── SUPPLIED TEXT ──

Guardian: Africa’s broken promises on improved sanitation exact deadly toll – The number of people in Africa lacking access to safe sanitation is on the rise, and 600 million people, about 70% of the population, do not have a safe toilet. That number has increased by 210 million since 1990, primarily because the continent’s population is on the rise and moving to urban slums, without any corresponding improvement in sanitation. At the current rate, the MDG of halving the number of people living with dangerously poor sanitation by 2015 will not be met in Africa until the middle of the next century. (Fiona Harvey)
Devex: Will Obama fund Food for Peace next year? – The U.S. Food for Peace, a food aid program with a $2 billion annual budget is reportedly being considered to be scrapped under President Obama’s 2014 budget proposal. 20 senators and 70 organizations have written to Obama asking him to reconsider this decision. Food for Peace, a “five-decade program that feeds the world’s poor with food grown in the United States” has recently drawn criticism for its” inefficient, time-consuming and expensive means of feeding the world’s hungry.” (John Alliage Morales)
Al Jazeera: Scandal claims dominate Kenya poll debate – Candidates running for the Kenyan presidency went head to head in a final televised debate before one of the “most highly contested elections in the nation’s history.” The March 4th vote will include several local, regional and national level races, and is the “first election since a disputed contest five years ago that sparked weeks of inter-tribal violence.”
AllAfrica: New Report Warns U.S. Budget Cuts Could Jeopardize Decades of Work to Develop Life-Saving Tools Against Major Killers Including Aids, TB and Malaria – Across-the-board cuts to US R&D programs could have a devastating impact on efforts to develop new drugs for tuberculosis (TB) and HIV/AIDS, the world’s first malaria vaccine, and other vital global health products in development. Some estimates predict that under sequestration, global health initiatives at the State Department and US Agency for International Development (USAID) could lose $482 million, money that supports, among other things, the development of new drugs to quell an alarming resurgence in deadly TB and new tools to escalate the fight against HIV/AIDS.

───
── PROVIDED RECORDS ──

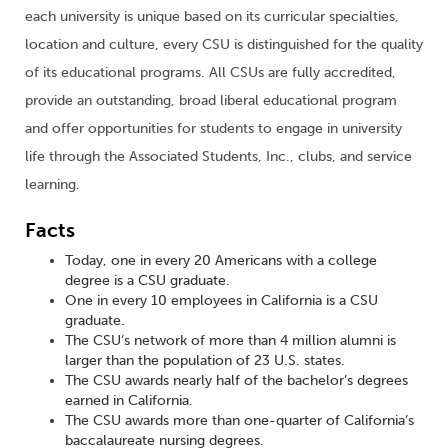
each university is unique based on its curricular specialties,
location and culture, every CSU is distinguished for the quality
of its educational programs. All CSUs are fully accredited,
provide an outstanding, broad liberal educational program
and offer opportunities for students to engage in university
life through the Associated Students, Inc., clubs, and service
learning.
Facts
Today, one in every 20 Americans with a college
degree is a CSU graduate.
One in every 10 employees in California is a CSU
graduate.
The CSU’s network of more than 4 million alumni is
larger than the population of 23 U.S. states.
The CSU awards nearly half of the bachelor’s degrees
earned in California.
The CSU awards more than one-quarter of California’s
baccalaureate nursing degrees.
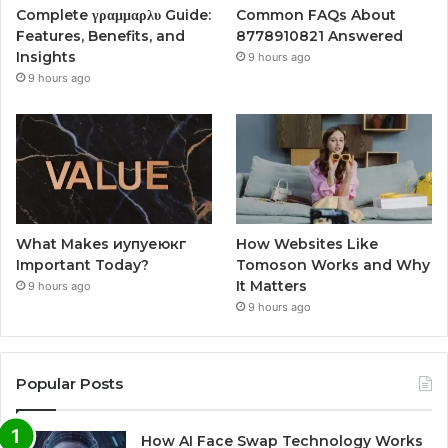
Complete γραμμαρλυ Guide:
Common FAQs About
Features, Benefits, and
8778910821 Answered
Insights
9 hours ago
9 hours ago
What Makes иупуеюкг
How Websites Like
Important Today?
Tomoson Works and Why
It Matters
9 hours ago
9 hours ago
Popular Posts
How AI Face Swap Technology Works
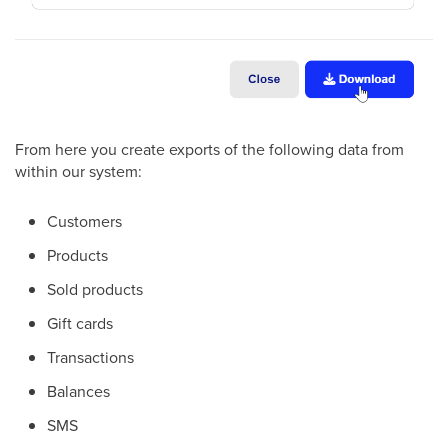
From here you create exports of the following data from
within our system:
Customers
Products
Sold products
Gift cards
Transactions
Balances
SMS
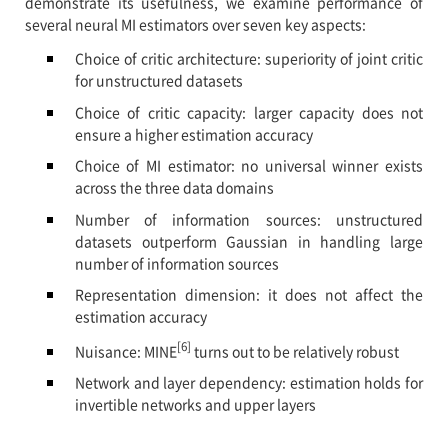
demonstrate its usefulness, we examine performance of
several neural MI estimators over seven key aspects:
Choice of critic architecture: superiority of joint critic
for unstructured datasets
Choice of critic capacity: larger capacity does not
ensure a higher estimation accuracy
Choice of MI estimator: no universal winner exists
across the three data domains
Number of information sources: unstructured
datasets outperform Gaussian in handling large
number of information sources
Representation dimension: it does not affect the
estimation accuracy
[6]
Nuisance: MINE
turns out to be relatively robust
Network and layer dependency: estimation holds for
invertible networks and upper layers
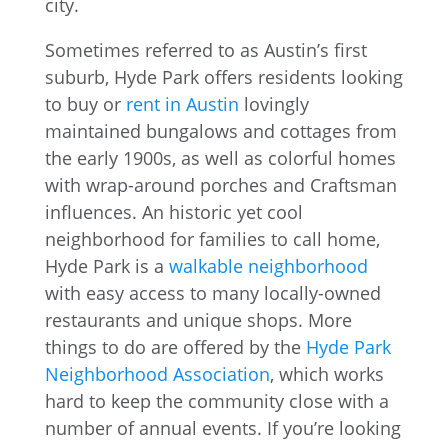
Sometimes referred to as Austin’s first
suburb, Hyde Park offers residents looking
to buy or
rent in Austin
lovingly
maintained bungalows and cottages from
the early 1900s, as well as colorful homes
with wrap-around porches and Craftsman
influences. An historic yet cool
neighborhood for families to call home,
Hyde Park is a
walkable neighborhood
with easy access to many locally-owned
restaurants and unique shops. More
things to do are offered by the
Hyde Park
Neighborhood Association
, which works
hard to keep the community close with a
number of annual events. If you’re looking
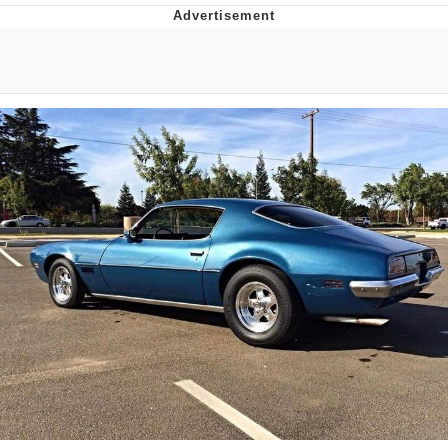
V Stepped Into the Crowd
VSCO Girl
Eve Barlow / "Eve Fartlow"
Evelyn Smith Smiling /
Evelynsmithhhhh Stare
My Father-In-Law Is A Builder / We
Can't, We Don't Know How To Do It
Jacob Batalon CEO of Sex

───

» **REQUIRED WORK**
Answer these questions using the news roundup:
(a) By how many people has the number lacking a safe toilet in Africa increased since 1990?
(b) How many senators wrote to Obama asking him to reconsider the decision on Food for Peace?
(c) On what date is the Kenyan vote to be held?

» **REPLY TO THE TASK**
(a) 210 million
(b) 20
(c) March 4th